Entre março de 2020 e março de 2022, pelo menos, 27.464 pessoas foram abandonadas no mar, algumas delas crianças!
Efetivamente, e segundo o relatório "Democracy in Europe Movement 2025" (Movimento DIEM 25), as autoridades gregas efetuaram operações de "pushbacks" (devoluções) e de "draftbacks" (abandono dos requerentes de asilo), e com tais procedimentos, que são designados de "prevenções de entrada", muitos requerentes de asilo foram deixados em pequenos barcos insufláveis, sem coletes salva-vidas, sem água e sem alimento, tendo, ainda, sido identificadas situações em que a Guarda Costeira grega atirou pessoas para o mar, sem coletes salva-vidas e em que algumas foram encontradas com algemas.

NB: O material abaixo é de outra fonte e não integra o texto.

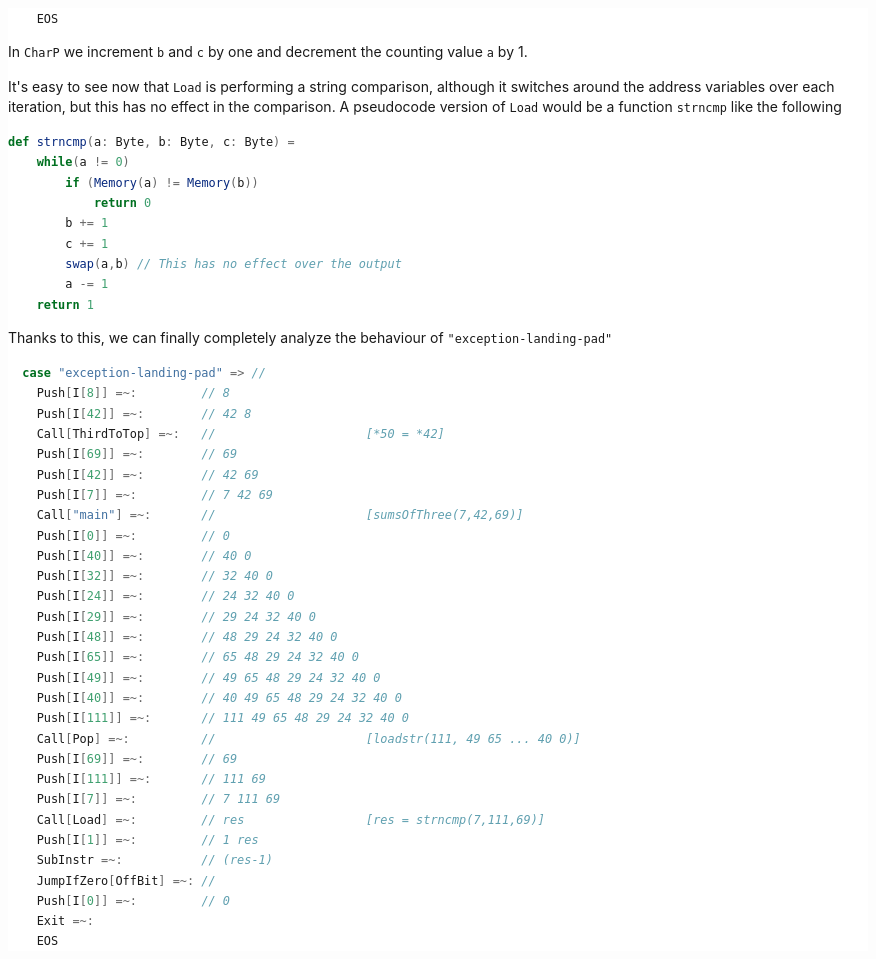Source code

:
 ```scala
    EOS
```
In `CharP` we increment `b` and `c` by one and decrement the counting value `a`
by 1.

It's easy to see now that `Load` is performing a string comparison, although it
switches around the address variables over each iteration, but this has no 
effect in the comparison. A pseudocode version of `Load` would be a function 
`strncmp` like the following
```scala
def strncmp(a: Byte, b: Byte, c: Byte) =
    while(a != 0)
        if (Memory(a) != Memory(b))
            return 0
        b += 1
        c += 1
        swap(a,b) // This has no effect over the output
        a -= 1
    return 1
```

Thanks to this, we can finally completely analyze the behaviour of 
`"exception-landing-pad"`

```scala
  case "exception-landing-pad" => // 
    Push[I[8]] =~:         // 8
    Push[I[42]] =~:        // 42 8
    Call[ThirdToTop] =~:   //                     [*50 = *42]
    Push[I[69]] =~:        // 69
    Push[I[42]] =~:        // 42 69
    Push[I[7]] =~:         // 7 42 69
    Call["main"] =~:       //                     [sumsOfThree(7,42,69)]
    Push[I[0]] =~:         // 0
    Push[I[40]] =~:        // 40 0
    Push[I[32]] =~:        // 32 40 0
    Push[I[24]] =~:        // 24 32 40 0
    Push[I[29]] =~:        // 29 24 32 40 0
    Push[I[48]] =~:        // 48 29 24 32 40 0
    Push[I[65]] =~:        // 65 48 29 24 32 40 0
    Push[I[49]] =~:        // 49 65 48 29 24 32 40 0
    Push[I[40]] =~:        // 40 49 65 48 29 24 32 40 0
    Push[I[111]] =~:       // 111 49 65 48 29 24 32 40 0
    Call[Pop] =~:          //                     [loadstr(111, 49 65 ... 40 0)]
    Push[I[69]] =~:        // 69
    Push[I[111]] =~:       // 111 69
    Push[I[7]] =~:         // 7 111 69
    Call[Load] =~:         // res                 [res = strncmp(7,111,69)]
    Push[I[1]] =~:         // 1 res
    SubInstr =~:           // (res-1)
    JumpIfZero[OffBit] =~: //
    Push[I[0]] =~:         // 0
    Exit =~:
    EOS
```
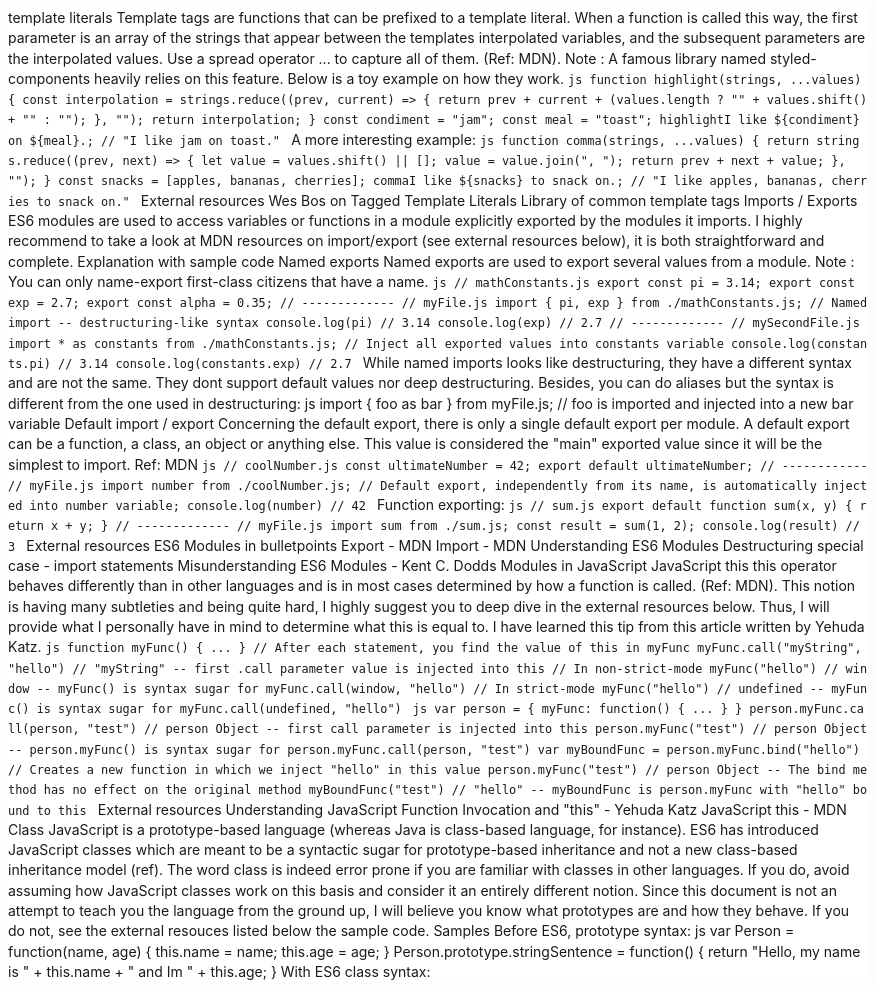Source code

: template literals Template tags are functions that can be prefixed to a template literal. When a function is called this way, the first parameter is an array of the strings that appear between the templates interpolated variables, and the subsequent parameters are the interpolated values. Use a spread operator ... to capture all of them. (Ref: MDN). Note : A famous library named styled-components heavily relies on this feature. Below is a toy example on how they work. ```js function highlight(strings, ...values) { const interpolation = strings.reduce((prev, current) => { return prev + current + (values.length ? "" + values.shift() + "" : ""); }, ""); return interpolation; } const condiment = "jam"; const meal = "toast"; highlightI like ${condiment} on ${meal}.; // "I like jam on toast." ``` A more interesting example: ```js function comma(strings, ...values) { return strings.reduce((prev, next) => { let value = values.shift() || []; value = value.join(", "); return prev + next + value; }, ""); } const snacks = [apples, bananas, cherries]; commaI like ${snacks} to snack on.; // "I like apples, bananas, cherries to snack on." ``` External resources Wes Bos on Tagged Template Literals Library of common template tags Imports / Exports ES6 modules are used to access variables or functions in a module explicitly exported by the modules it imports. I highly recommend to take a look at MDN resources on import/export (see external resources below), it is both straightforward and complete. Explanation with sample code Named exports Named exports are used to export several values from a module. Note : You can only name-export first-class citizens that have a name. ```js // mathConstants.js export const pi = 3.14; export const exp = 2.7; export const alpha = 0.35; // ------------- // myFile.js import { pi, exp } from ./mathConstants.js; // Named import -- destructuring-like syntax console.log(pi) // 3.14 console.log(exp) // 2.7 // ------------- // mySecondFile.js import * as constants from ./mathConstants.js; // Inject all exported values into constants variable console.log(constants.pi) // 3.14 console.log(constants.exp) // 2.7 ``` While named imports looks like destructuring, they have a different syntax and are not the same. They dont support default values nor deep destructuring. Besides, you can do aliases but the syntax is different from the one used in destructuring: js import { foo as bar } from myFile.js; // foo is imported and injected into a new bar variable Default import / export Concerning the default export, there is only a single default export per module. A default export can be a function, a class, an object or anything else. This value is considered the "main" exported value since it will be the simplest to import. Ref: MDN ```js // coolNumber.js const ultimateNumber = 42; export default ultimateNumber; // ------------ // myFile.js import number from ./coolNumber.js; // Default export, independently from its name, is automatically injected into number variable; console.log(number) // 42 ``` Function exporting: ```js // sum.js export default function sum(x, y) { return x + y; } // ------------- // myFile.js import sum from ./sum.js; const result = sum(1, 2); console.log(result) // 3 ``` External resources ES6 Modules in bulletpoints Export - MDN Import - MDN Understanding ES6 Modules Destructuring special case - import statements Misunderstanding ES6 Modules - Kent C. Dodds Modules in JavaScript JavaScript this this operator behaves differently than in other languages and is in most cases determined by how a function is called. (Ref: MDN). This notion is having many subtleties and being quite hard, I highly suggest you to deep dive in the external resources below. Thus, I will provide what I personally have in mind to determine what this is equal to. I have learned this tip from this article written by Yehuda Katz. ```js function myFunc() { ... } // After each statement, you find the value of this in myFunc myFunc.call("myString", "hello") // "myString" -- first .call parameter value is injected into this // In non-strict-mode myFunc("hello") // window -- myFunc() is syntax sugar for myFunc.call(window, "hello") // In strict-mode myFunc("hello") // undefined -- myFunc() is syntax sugar for myFunc.call(undefined, "hello") ``` ```js var person = { myFunc: function() { ... } } person.myFunc.call(person, "test") // person Object -- first call parameter is injected into this person.myFunc("test") // person Object -- person.myFunc() is syntax sugar for person.myFunc.call(person, "test") var myBoundFunc = person.myFunc.bind("hello") // Creates a new function in which we inject "hello" in this value person.myFunc("test") // person Object -- The bind method has no effect on the original method myBoundFunc("test") // "hello" -- myBoundFunc is person.myFunc with "hello" bound to this ``` External resources Understanding JavaScript Function Invocation and "this" - Yehuda Katz JavaScript this - MDN Class JavaScript is a prototype-based language (whereas Java is class-based language, for instance). ES6 has introduced JavaScript classes which are meant to be a syntactic sugar for prototype-based inheritance and not a new class-based inheritance model (ref). The word class is indeed error prone if you are familiar with classes in other languages. If you do, avoid assuming how JavaScript classes work on this basis and consider it an entirely different notion. Since this document is not an attempt to teach you the language from the ground up, I will believe you know what prototypes are and how they behave. If you do not, see the external resouces listed below the sample code. Samples Before ES6, prototype syntax: js var Person = function(name, age) { this.name = name; this.age = age; } Person.prototype.stringSentence = function() { return "Hello, my name is " + this.name + " and Im " + this.age; } With ES6 class syntax:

Como é que tal se torna possível numa Europa que tão bem soube acolher a comunidade ucraniana? Será que existem pessoas de primeira e pessoas de segunda e que a cor, a cultura, a doença, a fragilidade constituem obstáculos ao acolhimento?
Recordo aqui a passagem da Carta aos Hebreus em que nos é dito "Não vos esqueceis da hospitalidade, pois através dela muitos, sem saber, acolheram anjos…".

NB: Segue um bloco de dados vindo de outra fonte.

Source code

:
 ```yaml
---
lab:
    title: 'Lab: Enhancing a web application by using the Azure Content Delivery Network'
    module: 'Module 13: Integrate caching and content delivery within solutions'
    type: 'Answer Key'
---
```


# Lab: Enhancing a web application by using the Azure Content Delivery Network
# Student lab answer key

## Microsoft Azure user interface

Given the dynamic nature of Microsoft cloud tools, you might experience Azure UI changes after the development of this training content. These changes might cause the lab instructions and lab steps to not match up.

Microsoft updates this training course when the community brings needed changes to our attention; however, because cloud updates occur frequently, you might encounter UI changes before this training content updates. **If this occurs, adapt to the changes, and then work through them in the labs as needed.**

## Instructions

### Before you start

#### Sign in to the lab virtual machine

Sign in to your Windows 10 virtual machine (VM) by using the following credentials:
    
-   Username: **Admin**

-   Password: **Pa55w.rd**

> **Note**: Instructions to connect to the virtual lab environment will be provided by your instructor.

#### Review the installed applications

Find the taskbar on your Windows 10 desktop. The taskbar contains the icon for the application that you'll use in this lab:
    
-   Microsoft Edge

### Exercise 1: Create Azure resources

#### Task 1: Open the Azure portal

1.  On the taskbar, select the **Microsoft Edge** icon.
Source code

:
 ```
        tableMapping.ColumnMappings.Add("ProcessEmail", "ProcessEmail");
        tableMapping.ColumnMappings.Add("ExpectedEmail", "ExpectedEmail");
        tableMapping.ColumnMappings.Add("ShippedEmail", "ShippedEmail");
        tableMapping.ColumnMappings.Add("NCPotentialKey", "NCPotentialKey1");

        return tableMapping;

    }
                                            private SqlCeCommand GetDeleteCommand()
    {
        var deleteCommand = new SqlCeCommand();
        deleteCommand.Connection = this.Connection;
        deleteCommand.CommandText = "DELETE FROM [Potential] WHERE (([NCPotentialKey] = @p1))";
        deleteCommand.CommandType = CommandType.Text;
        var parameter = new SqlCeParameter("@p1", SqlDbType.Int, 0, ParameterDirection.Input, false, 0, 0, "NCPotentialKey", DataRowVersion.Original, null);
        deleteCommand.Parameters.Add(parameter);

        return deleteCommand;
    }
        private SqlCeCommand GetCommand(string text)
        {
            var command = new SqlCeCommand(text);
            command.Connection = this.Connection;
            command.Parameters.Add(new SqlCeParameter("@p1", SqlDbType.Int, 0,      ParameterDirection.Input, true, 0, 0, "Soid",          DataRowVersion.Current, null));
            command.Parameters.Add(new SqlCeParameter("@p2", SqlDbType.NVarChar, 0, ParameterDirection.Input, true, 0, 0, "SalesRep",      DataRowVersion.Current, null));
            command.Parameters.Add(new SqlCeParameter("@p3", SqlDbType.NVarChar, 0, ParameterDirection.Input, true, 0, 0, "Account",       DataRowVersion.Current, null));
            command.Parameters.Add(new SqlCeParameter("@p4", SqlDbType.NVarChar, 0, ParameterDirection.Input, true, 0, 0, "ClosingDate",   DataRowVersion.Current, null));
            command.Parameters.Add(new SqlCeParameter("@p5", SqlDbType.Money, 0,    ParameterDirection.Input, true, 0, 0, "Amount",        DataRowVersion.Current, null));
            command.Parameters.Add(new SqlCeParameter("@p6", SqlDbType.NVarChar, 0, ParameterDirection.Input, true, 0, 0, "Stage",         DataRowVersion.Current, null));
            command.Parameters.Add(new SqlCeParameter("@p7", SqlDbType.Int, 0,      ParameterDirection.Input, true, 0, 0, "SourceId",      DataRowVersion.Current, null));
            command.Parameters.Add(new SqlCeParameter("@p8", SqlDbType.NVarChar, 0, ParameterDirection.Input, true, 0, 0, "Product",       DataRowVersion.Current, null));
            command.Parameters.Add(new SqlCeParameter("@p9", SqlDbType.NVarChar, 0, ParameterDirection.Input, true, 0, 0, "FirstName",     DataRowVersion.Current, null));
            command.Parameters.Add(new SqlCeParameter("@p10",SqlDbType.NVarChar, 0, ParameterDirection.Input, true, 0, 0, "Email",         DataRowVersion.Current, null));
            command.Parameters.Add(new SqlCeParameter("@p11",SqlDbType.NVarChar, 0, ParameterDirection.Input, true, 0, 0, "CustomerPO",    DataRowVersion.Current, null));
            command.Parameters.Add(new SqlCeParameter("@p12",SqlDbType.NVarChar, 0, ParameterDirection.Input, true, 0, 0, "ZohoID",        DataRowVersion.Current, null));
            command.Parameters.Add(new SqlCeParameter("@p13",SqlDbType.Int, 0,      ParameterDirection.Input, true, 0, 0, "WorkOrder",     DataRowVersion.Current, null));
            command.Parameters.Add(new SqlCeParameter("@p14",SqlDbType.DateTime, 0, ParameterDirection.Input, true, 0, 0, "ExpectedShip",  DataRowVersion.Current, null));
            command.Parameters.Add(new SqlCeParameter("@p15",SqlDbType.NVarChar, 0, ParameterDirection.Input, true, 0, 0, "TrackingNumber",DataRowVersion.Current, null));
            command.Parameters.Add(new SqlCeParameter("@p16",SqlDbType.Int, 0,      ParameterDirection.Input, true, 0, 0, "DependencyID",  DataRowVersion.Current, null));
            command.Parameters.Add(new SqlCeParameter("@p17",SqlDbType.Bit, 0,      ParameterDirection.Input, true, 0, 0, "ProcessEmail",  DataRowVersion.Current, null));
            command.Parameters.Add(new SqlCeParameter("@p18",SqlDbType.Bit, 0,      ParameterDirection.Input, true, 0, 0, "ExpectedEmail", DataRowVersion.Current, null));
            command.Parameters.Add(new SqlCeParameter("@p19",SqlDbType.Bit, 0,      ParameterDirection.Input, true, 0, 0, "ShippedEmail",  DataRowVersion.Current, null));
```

Quantos de nós, quantos países e comunidades alcançaram que de tantas vezes que acolhem aquele que vem de fora, que é tão diferente de nós, acolhe um anjo que nos vai auxiliar no caminho do conhecimento, da experiência, do saber, da humildade, da perseverança. Pensemos na história do "nosso" campeão do mundo de triplo salto, Pedro Pablo Pichardo, e de tantos anónimos que tive a felicidade de conhecer, e que vão desde membros da comunidade do Uzbeque, a membros da comunidade da Guiné-Bissau, de Angola, de Moçambique, do Brasil, da China, do Paquistão…, com todos eles, com elas e com as crianças, aprendi! Ensinaram-me que do nada tudo pode ser transformado em "muito"…em "muito" de perseverança, de resiliência, de esperança, de fé, de Amor em que a "felicidade chega nos momentos de graça em que não se espera nada".

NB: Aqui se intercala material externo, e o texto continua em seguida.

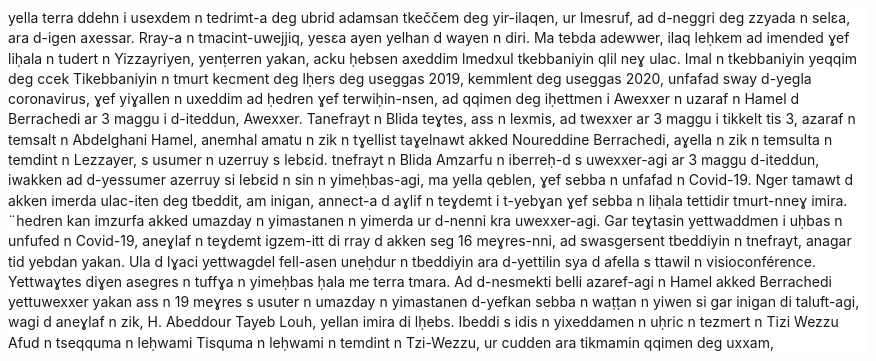 yella terra ddehn i usexdem n
tedrimt-a deg ubrid adamsan
tkeččem deg yir-ilaqen, ur
lmesruf, ad d-neggri deg zzyada
n selɛa, ara d-igen axessar.
Rray-a n tmacint-uwejjiq, yesɛa
ayen yelhan d wayen n diri. Ma
tebda adewwer, ilaq leḥkem ad
imended ɣef liḥala n tudert n
Yizzayriyen, yenṭerren yakan,
acku ḥebsen axeddim lmedxul tkebbaniyin
qlil neɣ ulac.
Imal n tkebbaniyin yeqqim deg ccek
Tikebbaniyin n tmurt kecment
deg lḥers deg useggas 2019,
kemmlent deg useggas 2020, unfafad sway d-yegla coronavirus, ɣef
yiɣallen n uxeddim ad ḥedren
ɣef terwiḥin-nsen, ad qqimen deg iḥettmen i
Awexxer n uzaraf n Hamel
d Berrachedi ar 3 maggu i d-iteddun,
Awexxer. Tanefrayt n Blida
teɣtes, ass n lexmis, ad twexxer
ar 3 maggu i
tikkelt tis 3, azaraf n temsalt n Abdelghani Hamel, anemhal
amatu n zik n tɣellist taɣelnawt
akked Noureddine Berrachedi,
aɣella n zik n temsulta n temdint
n Lezzayer, s usumer n uzerruy s lebɛid.
tnefrayt n Blida Amzarfu n
iberreḥ-d s uwexxer-agi ar 3
maggu d-iteddun, iwakken ad
d-yessumer azerruy si lebɛid n
sin n yimeḥbas-agi, ma yella
qeblen, ɣef sebba n unfafad n Covid-19.
Nger tamawt d akken imerda
ulac-iten deg tbeddit, am inigan,
annect-a d aɣlif n teɣdemt i
t-yebɣan ɣef sebba n liḥala
tettidir tmurt-nneɣ imira. ¨hedren
kan imzurfa akked umazday n
yimastanen n yimerda ur d-nenni
kra uwexxer-agi. Gar teɣtasin
yettwaddmen i uḥbas n unfufed
n Covid-19, aneɣlaf n teɣdemt
igzem-itt di rray d akken seg
16 meɣres-nni, ad swasgersent tbeddiyin n tnefrayt, anagar
tid yebdan yakan. Ula d lɣaci yettwagdel fell-asen uneḥdur
n tbeddiyin ara d-yettilin sya d
afella s ttawil n visioconférence.
Yettwaɣtes diɣen asegres n tuffɣa
n yimeḥbas ḥala me terra tmara.
Ad d-nesmekti belli azaref-agi n Hamel akked Berrachedi
yettuwexxer yakan ass n 19
meɣres s usuter n umazday n
yimastanen d-yefkan sebba n
waṭṭan n yiwen si gar inigan di
taluft-agi, wagi d aneɣlaf n zik, H. Abeddour
Tayeb Louh, yellan imira di lḥebs.
Ibeddi s idis n yixeddamen
n uḥric n tezmert n Tizi Wezzu
Afud n tseqquma n leḥwami
Tisquma n leḥwami n temdint
n Tzi-Wezzu, ur cudden ara
tikmamin qqimen deg uxxam,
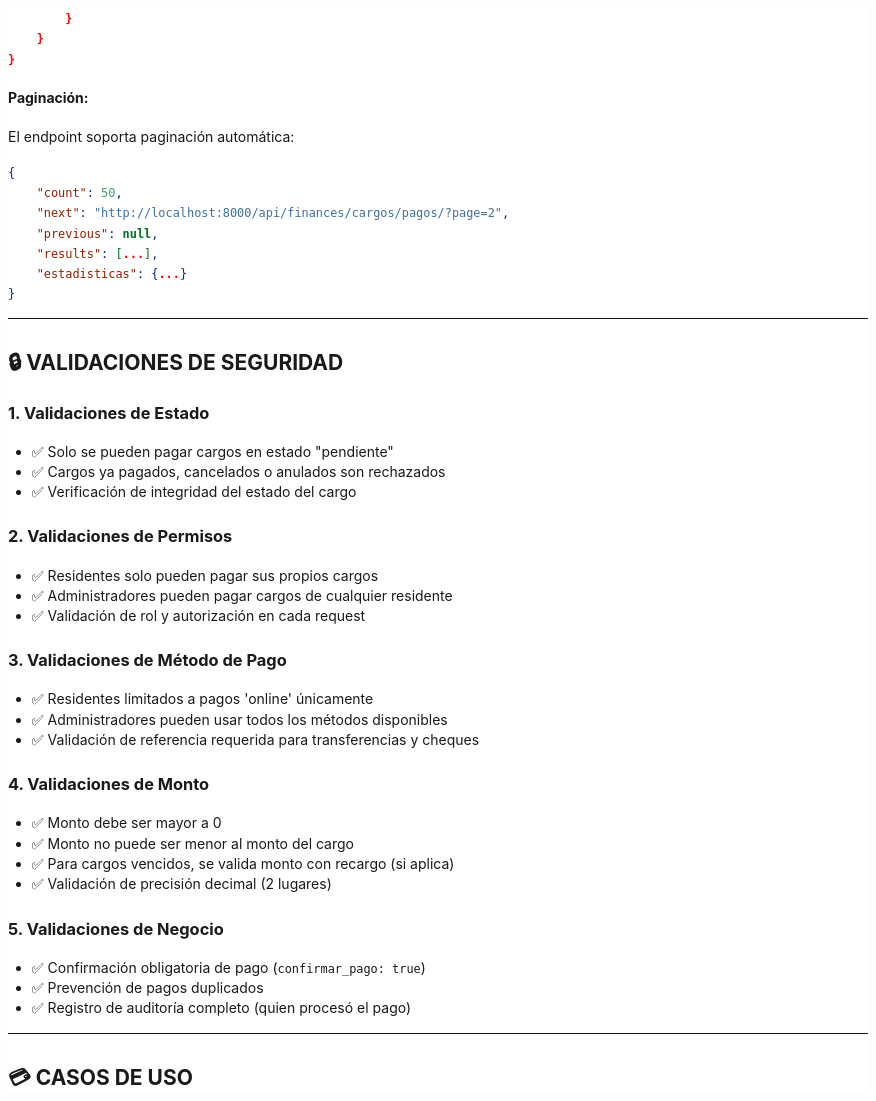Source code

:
 ```json
        }
    }
}
```

#### **Paginación:**
El endpoint soporta paginación automática:
```json
{
    "count": 50,
    "next": "http://localhost:8000/api/finances/cargos/pagos/?page=2",
    "previous": null,
    "results": [...],
    "estadisticas": {...}
}
```

---

## 🔒 VALIDACIONES DE SEGURIDAD

### **1. Validaciones de Estado**
- ✅ Solo se pueden pagar cargos en estado "pendiente"
- ✅ Cargos ya pagados, cancelados o anulados son rechazados
- ✅ Verificación de integridad del estado del cargo

### **2. Validaciones de Permisos**
- ✅ Residentes solo pueden pagar sus propios cargos
- ✅ Administradores pueden pagar cargos de cualquier residente
- ✅ Validación de rol y autorización en cada request

### **3. Validaciones de Método de Pago**
- ✅ Residentes limitados a pagos 'online' únicamente
- ✅ Administradores pueden usar todos los métodos disponibles
- ✅ Validación de referencia requerida para transferencias y cheques

### **4. Validaciones de Monto**
- ✅ Monto debe ser mayor a 0
- ✅ Monto no puede ser menor al monto del cargo
- ✅ Para cargos vencidos, se valida monto con recargo (si aplica)
- ✅ Validación de precisión decimal (2 lugares)

### **5. Validaciones de Negocio**
- ✅ Confirmación obligatoria de pago (`confirmar_pago: true`)
- ✅ Prevención de pagos duplicados
- ✅ Registro de auditoría completo (quien procesó el pago)

---

## 💳 CASOS DE USO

A Europa tem que lobrigar que não pode continuar a permitir os horrores que acontecem no Mar Mediterrâneo em que tantas crianças, homens e mulheres morrem por uma esperança. Devem ser concretizadas, com a maior brevidade, políticas de apoio aos países que acolhem migrantes e refugiados e estes devem sofrer as necessárias sanções quando se verificar que adotam procedimentos que constituem verdadeiros atentados aos direitos humanos dos migrantes e refugiados.
Recordemos o que nos disse Martha Nussbaum …"ser um bom ser humano é ter uma espécie de abertura para o mundo, uma capacidade de confiar em coisas incertas além do seu próprio controlo…", que os líderes europeus nunca percam esta capacidade de abertura para o mundo e de acolhimento ao outro, porquanto é aqui que reside sua riqueza e a possibilidade de transformação duma sociedade, de um Continente que é capaz de ultrapassar as procelas que vão surgindo neste mar da migração e dos refugiados.